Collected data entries
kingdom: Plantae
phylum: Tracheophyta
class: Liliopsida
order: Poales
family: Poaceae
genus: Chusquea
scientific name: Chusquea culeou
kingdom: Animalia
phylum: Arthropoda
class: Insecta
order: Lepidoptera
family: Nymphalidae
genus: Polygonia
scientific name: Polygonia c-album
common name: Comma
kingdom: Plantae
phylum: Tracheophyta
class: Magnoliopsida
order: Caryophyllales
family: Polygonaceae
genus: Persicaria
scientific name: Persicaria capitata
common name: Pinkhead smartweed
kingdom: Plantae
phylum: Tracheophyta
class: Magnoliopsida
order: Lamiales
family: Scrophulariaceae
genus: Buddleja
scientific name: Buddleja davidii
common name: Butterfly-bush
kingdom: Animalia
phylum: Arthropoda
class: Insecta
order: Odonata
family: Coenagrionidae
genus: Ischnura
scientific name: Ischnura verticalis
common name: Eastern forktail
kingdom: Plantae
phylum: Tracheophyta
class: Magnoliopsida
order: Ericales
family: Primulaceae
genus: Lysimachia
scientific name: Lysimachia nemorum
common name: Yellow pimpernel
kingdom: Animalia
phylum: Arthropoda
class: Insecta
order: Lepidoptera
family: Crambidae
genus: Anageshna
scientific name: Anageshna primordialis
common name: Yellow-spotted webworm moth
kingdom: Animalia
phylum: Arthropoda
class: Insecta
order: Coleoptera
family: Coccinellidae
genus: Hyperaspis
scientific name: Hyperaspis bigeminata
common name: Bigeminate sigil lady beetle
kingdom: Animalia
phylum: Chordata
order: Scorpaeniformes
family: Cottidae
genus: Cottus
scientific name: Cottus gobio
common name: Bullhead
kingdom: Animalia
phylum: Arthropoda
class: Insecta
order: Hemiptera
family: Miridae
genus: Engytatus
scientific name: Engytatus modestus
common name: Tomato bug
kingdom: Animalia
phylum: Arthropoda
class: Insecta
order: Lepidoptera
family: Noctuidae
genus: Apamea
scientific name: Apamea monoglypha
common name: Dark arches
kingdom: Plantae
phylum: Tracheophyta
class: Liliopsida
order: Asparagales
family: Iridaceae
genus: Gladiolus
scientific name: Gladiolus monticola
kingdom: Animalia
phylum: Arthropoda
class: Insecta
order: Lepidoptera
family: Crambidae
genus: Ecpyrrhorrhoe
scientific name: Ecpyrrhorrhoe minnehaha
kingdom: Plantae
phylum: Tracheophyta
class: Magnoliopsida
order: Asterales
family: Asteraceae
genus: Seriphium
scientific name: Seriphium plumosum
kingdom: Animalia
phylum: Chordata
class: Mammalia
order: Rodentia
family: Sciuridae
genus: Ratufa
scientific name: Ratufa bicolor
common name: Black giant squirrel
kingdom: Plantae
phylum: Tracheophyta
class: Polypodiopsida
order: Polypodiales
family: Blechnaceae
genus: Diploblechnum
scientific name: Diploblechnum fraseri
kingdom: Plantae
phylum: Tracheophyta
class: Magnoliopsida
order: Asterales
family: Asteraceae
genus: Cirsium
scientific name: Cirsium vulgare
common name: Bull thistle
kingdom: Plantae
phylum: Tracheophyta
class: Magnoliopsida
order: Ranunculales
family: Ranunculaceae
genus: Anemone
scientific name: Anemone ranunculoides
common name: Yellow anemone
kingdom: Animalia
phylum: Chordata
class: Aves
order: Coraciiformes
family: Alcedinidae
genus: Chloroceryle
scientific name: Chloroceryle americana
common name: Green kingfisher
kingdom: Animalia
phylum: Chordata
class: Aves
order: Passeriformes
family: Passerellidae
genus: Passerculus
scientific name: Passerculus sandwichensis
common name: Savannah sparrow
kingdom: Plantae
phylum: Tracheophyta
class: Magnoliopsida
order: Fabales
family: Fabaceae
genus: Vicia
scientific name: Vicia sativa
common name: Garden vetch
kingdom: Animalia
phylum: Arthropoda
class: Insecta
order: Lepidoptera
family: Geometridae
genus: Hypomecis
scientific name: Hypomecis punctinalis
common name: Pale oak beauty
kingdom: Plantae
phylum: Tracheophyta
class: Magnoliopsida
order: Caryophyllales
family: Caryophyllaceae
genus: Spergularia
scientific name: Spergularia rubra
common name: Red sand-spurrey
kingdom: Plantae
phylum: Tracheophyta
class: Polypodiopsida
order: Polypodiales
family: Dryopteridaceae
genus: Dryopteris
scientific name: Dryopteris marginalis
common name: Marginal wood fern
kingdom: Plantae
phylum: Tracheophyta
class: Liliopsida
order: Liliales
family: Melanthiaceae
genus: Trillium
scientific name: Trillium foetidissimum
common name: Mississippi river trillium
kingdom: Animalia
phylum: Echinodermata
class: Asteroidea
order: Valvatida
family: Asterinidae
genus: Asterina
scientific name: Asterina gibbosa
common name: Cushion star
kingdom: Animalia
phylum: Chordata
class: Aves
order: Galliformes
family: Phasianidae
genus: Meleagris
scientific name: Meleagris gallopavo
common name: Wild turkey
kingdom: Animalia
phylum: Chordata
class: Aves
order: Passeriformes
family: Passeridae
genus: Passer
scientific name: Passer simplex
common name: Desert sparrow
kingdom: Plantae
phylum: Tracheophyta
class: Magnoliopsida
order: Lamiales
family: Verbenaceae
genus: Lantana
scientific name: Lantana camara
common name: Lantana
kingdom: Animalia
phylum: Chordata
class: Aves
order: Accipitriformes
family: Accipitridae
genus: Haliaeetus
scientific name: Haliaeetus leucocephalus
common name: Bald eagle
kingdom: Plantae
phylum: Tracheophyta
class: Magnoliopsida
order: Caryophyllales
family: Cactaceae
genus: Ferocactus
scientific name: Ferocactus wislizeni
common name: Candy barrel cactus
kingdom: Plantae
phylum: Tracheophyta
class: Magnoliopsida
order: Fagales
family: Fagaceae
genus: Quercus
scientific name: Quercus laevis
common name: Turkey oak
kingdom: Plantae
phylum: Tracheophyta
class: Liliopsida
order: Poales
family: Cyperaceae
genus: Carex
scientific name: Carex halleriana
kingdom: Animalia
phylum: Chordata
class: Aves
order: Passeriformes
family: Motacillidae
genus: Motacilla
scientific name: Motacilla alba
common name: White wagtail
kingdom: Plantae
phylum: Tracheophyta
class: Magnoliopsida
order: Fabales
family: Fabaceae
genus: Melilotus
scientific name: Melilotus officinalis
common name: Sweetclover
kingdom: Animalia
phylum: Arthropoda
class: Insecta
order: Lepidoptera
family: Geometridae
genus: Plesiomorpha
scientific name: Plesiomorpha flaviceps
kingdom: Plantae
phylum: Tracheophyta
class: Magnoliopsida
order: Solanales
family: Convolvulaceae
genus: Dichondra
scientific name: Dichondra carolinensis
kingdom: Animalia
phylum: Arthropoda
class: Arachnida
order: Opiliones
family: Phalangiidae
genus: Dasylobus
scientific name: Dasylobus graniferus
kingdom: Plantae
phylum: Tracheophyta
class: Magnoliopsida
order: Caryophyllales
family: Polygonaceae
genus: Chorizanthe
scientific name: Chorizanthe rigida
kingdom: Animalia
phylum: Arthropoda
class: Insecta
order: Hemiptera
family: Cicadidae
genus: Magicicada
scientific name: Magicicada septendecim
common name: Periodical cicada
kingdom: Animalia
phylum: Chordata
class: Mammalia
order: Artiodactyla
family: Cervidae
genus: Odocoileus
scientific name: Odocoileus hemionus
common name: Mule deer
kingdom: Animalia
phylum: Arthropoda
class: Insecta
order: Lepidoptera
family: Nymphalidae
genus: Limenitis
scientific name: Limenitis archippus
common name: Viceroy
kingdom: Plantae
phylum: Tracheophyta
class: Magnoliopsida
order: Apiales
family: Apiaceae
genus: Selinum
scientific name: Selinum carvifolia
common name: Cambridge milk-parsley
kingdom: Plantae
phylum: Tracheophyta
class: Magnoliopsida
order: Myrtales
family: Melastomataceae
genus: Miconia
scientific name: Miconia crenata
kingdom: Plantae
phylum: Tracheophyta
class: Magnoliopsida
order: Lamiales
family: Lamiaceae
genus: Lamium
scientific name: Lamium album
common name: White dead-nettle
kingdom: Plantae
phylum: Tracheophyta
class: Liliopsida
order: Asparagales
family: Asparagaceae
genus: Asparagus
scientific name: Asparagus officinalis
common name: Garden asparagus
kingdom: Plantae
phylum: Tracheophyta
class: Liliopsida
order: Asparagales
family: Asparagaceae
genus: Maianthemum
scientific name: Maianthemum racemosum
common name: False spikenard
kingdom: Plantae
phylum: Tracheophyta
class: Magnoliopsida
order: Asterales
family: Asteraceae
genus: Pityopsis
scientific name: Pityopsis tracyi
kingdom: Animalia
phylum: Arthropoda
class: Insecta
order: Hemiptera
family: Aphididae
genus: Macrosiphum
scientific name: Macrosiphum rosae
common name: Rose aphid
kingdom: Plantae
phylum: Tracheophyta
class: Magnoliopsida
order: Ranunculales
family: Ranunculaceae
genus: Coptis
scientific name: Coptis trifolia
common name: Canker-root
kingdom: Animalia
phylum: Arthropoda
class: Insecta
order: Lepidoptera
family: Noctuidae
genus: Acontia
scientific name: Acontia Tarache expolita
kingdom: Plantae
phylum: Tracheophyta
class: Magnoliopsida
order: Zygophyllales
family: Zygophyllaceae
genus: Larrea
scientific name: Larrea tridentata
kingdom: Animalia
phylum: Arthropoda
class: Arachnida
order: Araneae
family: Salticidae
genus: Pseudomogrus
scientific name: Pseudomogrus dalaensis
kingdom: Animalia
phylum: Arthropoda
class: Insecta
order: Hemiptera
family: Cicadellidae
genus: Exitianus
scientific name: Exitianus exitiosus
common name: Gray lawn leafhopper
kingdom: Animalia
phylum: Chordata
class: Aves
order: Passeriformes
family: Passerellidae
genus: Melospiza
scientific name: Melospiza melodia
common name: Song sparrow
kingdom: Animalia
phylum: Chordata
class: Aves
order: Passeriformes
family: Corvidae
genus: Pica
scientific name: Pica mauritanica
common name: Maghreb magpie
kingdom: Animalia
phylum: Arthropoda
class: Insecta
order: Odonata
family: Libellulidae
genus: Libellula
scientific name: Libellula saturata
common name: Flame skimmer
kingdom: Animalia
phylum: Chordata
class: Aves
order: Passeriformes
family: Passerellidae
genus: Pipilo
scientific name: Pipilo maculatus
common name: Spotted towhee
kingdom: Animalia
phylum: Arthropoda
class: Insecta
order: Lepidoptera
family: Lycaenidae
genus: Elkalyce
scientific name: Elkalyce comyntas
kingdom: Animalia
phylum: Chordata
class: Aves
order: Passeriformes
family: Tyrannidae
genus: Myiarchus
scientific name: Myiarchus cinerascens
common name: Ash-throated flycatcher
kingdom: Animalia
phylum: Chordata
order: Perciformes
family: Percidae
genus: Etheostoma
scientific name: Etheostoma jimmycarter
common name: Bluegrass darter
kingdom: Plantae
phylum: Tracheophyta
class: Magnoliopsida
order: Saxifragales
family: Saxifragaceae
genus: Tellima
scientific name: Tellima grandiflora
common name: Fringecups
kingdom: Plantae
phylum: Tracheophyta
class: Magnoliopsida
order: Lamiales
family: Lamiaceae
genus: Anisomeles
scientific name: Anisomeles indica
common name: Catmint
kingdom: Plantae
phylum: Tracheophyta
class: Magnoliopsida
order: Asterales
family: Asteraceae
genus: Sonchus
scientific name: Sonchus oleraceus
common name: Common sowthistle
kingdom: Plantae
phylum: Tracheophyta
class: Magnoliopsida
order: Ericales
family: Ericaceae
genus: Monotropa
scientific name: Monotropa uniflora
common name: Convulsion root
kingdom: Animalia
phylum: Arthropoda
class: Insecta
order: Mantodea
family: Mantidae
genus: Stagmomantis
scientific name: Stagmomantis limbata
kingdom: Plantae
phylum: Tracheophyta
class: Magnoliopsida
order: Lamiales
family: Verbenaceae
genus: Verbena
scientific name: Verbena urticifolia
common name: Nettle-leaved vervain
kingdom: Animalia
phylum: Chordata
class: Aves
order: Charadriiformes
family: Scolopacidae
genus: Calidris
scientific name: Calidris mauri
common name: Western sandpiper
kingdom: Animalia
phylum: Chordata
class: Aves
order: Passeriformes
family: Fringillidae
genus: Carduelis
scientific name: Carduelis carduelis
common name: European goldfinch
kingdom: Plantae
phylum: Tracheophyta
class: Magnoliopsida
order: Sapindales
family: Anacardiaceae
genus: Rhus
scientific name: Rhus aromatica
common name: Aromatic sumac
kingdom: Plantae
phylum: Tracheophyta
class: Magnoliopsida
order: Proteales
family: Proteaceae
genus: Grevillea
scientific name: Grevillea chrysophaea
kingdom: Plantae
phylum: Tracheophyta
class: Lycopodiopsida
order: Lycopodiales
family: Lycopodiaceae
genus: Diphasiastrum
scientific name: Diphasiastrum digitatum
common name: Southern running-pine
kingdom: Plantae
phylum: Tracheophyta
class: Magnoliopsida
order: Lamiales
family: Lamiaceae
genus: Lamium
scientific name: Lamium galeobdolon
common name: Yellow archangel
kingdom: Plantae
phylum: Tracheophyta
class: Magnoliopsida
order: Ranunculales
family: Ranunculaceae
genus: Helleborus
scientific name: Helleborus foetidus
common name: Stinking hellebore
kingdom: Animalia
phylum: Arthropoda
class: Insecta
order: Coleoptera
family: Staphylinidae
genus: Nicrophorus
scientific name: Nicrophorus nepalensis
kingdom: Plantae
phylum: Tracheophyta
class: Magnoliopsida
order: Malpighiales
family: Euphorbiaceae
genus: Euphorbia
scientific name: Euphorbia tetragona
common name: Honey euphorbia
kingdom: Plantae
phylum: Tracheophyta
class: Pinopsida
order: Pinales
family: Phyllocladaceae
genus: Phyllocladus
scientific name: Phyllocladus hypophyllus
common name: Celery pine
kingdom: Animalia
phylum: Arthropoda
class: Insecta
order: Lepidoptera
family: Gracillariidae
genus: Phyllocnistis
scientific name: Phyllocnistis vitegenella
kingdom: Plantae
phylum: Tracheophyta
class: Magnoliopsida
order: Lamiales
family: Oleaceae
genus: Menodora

Problem to solve
Write out the records exactly, starting at the first line and ending with the line that contains "scientific name: Ischnura verticalis". Include that line.

Answer to this task
kingdom: Plantae
phylum: Tracheophyta
class: Liliopsida
order: Poales
family: Poaceae
genus: Chusquea
scientific name: Chusquea culeou
kingdom: Animalia
phylum: Arthropoda
class: Insecta
order: Lepidoptera
family: Nymphalidae
genus: Polygonia
scientific name: Polygonia c-album
common name: Comma
kingdom: Plantae
phylum: Tracheophyta
class: Magnoliopsida
order: Caryophyllales
family: Polygonaceae
genus: Persicaria
scientific name: Persicaria capitata
common name: Pinkhead smartweed
kingdom: Plantae
phylum: Tracheophyta
class: Magnoliopsida
order: Lamiales
family: Scrophulariaceae
genus: Buddleja
scientific name: Buddleja davidii
common name: Butterfly-bush
kingdom: Animalia
phylum: Arthropoda
class: Insecta
order: Odonata
family: Coenagrionidae
genus: Ischnura
scientific name: Ischnura verticalis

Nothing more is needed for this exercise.